NHS England and NHS Improvement is working to get all social prescribing services, local commissioners and providers involved in measuring the impact of social prescribing locally. It has developed a Common Outcomes Framework (COF) for social prescribing which will enable social prescribing connector schemes across the country to capture core impact data. This will help to create a consistent evidence base; support the business case; and, build a national picture of the impact of social prescribing. The outcomes cover three key areas: the impact on the person; the impact on community groups; and the impact on the health and care system. NHS England and NHS Improvement will be working with stakeholders in a phased approach over the next two years to embed the use of the measures in the COF for the evaluation of social prescribing schemes.
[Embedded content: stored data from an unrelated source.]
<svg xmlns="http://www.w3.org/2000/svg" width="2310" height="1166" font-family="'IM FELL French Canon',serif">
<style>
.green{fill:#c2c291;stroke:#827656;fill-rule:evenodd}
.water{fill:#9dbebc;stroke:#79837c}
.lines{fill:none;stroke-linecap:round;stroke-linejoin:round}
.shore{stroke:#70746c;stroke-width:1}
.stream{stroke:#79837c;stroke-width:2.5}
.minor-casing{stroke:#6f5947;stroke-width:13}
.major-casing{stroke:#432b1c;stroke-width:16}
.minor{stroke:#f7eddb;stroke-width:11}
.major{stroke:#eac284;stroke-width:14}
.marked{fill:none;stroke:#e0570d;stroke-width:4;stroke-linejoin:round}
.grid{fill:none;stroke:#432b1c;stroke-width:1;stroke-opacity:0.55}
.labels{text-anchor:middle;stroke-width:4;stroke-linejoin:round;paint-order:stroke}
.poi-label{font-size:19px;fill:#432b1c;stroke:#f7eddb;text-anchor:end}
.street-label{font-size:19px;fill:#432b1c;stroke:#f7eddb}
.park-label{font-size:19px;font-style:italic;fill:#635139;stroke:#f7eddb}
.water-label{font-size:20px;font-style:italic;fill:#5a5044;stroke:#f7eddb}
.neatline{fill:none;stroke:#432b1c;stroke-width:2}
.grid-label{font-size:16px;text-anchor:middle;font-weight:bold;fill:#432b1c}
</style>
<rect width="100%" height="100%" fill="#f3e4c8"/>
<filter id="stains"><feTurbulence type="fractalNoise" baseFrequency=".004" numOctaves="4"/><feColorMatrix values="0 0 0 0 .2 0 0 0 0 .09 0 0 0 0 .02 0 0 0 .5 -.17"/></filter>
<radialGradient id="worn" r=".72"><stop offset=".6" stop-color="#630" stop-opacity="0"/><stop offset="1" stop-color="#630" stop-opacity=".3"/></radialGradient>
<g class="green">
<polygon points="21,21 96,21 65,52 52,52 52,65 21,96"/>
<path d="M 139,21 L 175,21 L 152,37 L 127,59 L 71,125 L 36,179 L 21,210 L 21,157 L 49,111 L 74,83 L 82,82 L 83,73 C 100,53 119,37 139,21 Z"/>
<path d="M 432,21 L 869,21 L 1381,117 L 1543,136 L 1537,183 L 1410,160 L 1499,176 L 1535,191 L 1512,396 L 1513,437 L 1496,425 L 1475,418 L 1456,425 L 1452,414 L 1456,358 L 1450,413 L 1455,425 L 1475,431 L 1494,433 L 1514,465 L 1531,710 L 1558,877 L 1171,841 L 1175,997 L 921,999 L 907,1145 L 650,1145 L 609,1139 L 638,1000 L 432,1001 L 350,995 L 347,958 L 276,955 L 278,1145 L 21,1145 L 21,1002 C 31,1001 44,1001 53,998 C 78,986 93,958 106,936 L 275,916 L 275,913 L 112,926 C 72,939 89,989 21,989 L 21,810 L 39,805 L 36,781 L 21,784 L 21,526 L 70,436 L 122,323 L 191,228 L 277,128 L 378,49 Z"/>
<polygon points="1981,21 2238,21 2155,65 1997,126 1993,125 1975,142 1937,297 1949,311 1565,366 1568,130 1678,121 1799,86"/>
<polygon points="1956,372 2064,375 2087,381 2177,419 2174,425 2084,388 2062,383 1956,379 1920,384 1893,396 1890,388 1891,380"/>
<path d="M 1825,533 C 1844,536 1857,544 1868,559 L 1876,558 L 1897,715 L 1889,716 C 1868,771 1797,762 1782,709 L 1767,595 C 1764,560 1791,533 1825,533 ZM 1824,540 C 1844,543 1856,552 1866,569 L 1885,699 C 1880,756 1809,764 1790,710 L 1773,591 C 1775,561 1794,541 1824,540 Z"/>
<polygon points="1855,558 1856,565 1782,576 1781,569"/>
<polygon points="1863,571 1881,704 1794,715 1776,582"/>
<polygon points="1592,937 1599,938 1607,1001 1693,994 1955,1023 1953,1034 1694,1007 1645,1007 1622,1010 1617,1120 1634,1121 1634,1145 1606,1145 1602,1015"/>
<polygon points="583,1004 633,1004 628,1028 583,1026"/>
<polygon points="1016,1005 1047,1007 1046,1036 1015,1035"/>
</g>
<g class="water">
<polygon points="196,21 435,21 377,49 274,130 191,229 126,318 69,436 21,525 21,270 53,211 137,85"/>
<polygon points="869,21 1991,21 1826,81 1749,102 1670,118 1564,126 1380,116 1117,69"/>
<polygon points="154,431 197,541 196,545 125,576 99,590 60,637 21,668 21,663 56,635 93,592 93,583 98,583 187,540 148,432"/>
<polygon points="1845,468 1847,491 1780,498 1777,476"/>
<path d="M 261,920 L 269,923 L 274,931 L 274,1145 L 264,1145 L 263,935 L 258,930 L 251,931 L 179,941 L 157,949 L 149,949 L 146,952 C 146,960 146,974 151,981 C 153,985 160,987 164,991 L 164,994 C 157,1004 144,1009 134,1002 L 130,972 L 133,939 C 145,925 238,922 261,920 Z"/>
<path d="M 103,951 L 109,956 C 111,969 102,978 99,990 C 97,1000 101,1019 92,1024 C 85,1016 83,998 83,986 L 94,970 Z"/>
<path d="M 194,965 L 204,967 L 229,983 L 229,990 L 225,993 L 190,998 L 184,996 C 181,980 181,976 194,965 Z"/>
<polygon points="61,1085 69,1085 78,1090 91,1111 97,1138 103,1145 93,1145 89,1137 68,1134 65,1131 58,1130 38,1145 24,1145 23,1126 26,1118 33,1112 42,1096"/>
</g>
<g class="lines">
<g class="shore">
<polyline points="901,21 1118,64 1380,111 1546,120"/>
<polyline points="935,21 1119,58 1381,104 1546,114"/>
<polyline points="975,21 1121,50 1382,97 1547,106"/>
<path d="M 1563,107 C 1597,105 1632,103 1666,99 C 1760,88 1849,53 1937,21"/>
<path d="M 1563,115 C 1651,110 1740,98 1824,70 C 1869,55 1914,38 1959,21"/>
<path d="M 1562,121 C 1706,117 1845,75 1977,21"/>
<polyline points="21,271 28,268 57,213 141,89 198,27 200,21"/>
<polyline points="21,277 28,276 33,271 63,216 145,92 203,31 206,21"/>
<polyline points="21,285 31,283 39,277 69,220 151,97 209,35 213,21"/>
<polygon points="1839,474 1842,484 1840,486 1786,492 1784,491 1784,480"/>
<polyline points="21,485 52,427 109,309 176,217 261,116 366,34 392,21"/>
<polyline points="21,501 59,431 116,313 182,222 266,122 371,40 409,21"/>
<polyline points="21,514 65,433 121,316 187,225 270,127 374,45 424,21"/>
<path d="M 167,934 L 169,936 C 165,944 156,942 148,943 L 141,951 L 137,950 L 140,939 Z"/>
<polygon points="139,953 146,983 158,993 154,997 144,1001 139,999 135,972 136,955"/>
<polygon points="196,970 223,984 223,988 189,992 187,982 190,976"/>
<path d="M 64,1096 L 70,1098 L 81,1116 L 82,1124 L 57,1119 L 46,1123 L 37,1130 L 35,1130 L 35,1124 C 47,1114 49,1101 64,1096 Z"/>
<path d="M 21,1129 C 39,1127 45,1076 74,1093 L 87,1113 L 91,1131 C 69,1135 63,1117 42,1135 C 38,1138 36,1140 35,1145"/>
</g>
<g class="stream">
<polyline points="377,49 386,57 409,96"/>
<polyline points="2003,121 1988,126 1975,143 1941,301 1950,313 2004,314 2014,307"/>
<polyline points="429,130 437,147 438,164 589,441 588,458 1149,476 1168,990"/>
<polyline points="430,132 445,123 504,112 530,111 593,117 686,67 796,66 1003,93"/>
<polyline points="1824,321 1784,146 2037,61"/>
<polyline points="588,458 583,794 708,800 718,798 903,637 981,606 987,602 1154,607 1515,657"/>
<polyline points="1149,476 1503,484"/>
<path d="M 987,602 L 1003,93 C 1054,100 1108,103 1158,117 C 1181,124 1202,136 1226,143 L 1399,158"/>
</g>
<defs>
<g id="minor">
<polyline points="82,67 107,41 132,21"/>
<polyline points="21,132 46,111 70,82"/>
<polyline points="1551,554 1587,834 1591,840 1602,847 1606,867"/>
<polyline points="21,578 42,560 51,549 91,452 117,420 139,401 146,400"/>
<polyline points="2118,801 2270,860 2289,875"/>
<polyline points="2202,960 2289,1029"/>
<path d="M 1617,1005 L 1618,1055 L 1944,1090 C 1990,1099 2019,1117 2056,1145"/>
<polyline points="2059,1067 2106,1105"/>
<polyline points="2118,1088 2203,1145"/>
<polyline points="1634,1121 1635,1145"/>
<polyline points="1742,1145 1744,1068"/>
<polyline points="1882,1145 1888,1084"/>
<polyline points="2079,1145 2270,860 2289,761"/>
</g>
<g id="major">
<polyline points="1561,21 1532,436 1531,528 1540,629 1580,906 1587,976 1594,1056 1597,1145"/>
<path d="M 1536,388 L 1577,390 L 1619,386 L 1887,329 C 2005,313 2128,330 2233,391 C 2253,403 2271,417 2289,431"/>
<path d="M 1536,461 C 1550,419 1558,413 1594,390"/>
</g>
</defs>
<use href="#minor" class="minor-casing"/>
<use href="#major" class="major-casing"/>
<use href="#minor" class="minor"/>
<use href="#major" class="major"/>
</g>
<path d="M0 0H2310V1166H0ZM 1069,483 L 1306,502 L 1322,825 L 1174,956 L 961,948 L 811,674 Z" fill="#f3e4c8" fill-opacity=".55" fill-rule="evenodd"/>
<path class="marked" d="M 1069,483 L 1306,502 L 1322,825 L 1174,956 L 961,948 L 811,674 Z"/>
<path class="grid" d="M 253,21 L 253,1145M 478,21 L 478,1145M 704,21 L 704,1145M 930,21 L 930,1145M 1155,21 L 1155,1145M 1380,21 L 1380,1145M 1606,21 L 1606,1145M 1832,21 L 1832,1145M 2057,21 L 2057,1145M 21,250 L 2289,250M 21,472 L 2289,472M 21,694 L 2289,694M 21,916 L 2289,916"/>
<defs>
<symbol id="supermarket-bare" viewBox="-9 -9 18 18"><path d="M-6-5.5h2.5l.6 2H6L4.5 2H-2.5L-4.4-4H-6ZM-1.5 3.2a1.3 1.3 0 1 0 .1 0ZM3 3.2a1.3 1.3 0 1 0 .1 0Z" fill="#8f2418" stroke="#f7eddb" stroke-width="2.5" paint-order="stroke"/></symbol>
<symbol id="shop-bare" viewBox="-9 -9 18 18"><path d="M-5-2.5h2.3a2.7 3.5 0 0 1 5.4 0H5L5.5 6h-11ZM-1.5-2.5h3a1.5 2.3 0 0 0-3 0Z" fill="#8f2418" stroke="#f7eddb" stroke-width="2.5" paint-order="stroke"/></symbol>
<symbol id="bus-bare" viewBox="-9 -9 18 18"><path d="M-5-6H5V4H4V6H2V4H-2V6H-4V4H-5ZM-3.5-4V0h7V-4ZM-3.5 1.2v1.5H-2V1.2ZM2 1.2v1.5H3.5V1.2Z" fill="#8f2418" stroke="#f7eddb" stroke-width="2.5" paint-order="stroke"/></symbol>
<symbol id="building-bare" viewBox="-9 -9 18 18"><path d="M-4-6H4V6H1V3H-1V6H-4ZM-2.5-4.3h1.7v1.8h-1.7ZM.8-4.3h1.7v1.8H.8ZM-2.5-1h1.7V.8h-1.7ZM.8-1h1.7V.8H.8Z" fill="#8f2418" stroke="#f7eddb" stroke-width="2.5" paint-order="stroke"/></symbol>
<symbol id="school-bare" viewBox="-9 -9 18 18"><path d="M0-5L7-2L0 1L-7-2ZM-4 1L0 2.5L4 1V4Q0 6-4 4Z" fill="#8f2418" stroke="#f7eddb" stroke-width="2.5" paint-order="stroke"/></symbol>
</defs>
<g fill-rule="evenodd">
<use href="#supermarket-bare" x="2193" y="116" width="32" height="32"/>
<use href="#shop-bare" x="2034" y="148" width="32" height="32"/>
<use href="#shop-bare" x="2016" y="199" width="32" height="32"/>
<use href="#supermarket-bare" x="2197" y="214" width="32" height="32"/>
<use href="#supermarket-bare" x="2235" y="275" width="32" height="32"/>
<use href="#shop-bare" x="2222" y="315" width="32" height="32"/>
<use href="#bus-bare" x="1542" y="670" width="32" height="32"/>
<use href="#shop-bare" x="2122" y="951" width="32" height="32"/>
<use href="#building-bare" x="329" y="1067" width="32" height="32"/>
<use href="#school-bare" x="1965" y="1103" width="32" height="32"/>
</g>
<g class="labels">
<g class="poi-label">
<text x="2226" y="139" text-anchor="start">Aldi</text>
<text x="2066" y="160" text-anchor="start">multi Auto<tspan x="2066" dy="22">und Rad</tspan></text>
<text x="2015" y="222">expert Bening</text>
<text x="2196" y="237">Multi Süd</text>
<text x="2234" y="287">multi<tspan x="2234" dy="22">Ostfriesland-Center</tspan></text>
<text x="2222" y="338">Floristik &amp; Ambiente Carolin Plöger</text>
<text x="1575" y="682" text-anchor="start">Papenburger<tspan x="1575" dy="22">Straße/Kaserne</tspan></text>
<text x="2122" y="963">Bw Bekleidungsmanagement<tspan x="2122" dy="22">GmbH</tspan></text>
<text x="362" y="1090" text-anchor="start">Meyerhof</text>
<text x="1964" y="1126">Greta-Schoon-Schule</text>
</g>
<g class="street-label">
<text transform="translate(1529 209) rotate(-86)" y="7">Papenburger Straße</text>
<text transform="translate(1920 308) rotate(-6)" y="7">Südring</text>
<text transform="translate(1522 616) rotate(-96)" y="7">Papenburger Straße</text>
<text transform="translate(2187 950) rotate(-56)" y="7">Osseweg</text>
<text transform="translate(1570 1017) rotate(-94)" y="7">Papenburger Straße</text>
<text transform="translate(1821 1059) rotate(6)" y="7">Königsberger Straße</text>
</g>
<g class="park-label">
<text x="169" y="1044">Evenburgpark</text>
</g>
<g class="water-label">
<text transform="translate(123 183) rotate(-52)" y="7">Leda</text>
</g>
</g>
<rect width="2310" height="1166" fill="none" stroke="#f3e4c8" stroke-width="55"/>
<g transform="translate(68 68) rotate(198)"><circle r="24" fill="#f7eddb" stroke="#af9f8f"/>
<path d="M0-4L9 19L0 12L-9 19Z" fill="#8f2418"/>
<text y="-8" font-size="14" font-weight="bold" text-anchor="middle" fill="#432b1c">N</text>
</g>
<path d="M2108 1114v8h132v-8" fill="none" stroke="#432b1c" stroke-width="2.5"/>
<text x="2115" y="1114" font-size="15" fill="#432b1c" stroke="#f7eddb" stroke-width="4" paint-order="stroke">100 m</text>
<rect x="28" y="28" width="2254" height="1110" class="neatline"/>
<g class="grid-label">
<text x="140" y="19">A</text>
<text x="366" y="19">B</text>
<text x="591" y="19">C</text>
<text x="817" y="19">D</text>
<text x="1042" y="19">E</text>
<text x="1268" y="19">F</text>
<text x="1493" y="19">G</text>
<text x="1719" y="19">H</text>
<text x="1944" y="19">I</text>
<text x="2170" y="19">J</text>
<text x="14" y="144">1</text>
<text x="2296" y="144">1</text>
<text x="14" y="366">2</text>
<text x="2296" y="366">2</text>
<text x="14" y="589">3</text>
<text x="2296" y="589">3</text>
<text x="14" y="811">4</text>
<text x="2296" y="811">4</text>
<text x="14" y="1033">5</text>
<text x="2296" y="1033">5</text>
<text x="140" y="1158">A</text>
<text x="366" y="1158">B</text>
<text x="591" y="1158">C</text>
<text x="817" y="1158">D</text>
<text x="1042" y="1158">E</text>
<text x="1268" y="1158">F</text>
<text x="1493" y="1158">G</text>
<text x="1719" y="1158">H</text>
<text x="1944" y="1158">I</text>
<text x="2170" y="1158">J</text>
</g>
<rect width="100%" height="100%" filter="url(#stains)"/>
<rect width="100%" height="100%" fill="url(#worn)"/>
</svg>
The COF can be found via the following link:

www.england.nhs.uk/wp-content/uploads/2019/01/social-prescribing-community-based-support-summary-guide.pdf

On 23 October 2019, the Government launched a new independent organisation: The National Academy for Social Prescribing, which is set to receive £5 million in grant funding from April next year to support its work. Since its development was announced in November 2018, the Department and NHS England have been working with a broad range of partners both in and out of Government to build consensus on the form and focus of the organisation in order that it deliver the greatest impact. The Academy will be working to build and promote the evidence base for social prescribing and sharing best practice; developing training and accreditation across sectors; exploring new models and sources of funding; and, helping to broker relationships between sectors.